====== AUSZÜGE AUS EINTRÄGEN ======

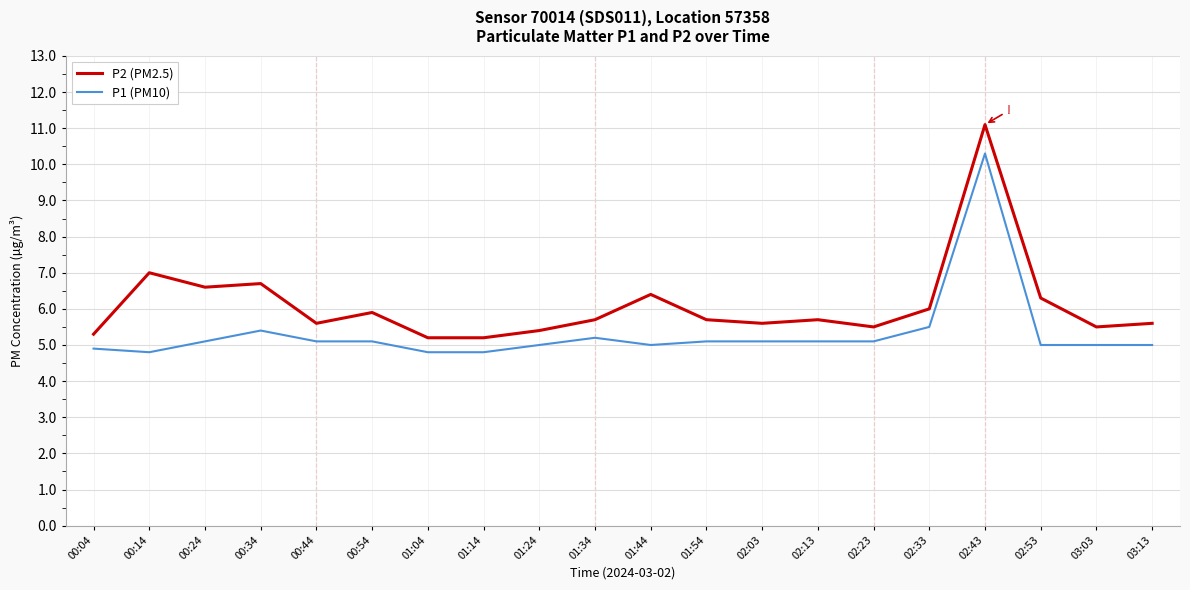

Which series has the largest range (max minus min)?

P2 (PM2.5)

======
====== AUSZÜGE AUS EINTRÄGEN ======

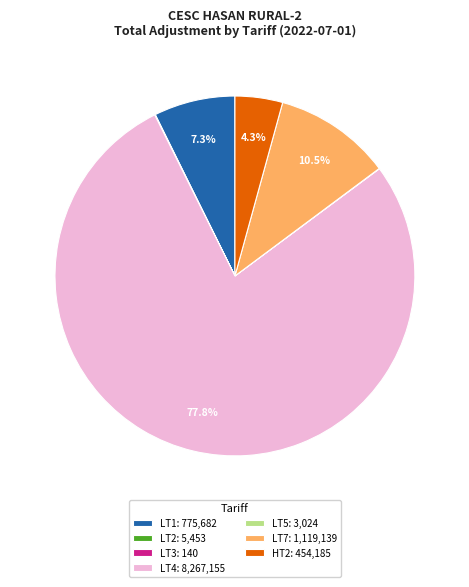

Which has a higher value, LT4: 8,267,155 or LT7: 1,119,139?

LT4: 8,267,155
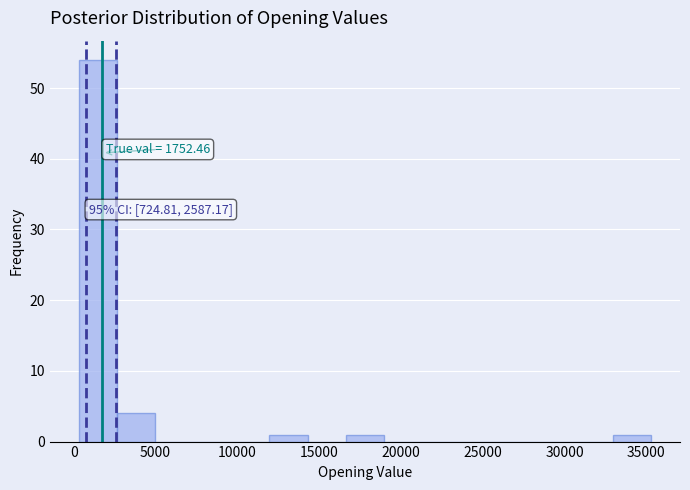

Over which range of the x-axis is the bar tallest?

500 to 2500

======

### AUFGABENBESCHREIBUNG
Geben Sie den Abschnitt von der Zeile mit „Over which range“ bis einschließlich der Zeile mit „500 to 2500“ wortgetreu wieder.

### SCHRIFTLICHE ANTWORT
Over which range of the x-axis is the bar tallest?

500 to 2500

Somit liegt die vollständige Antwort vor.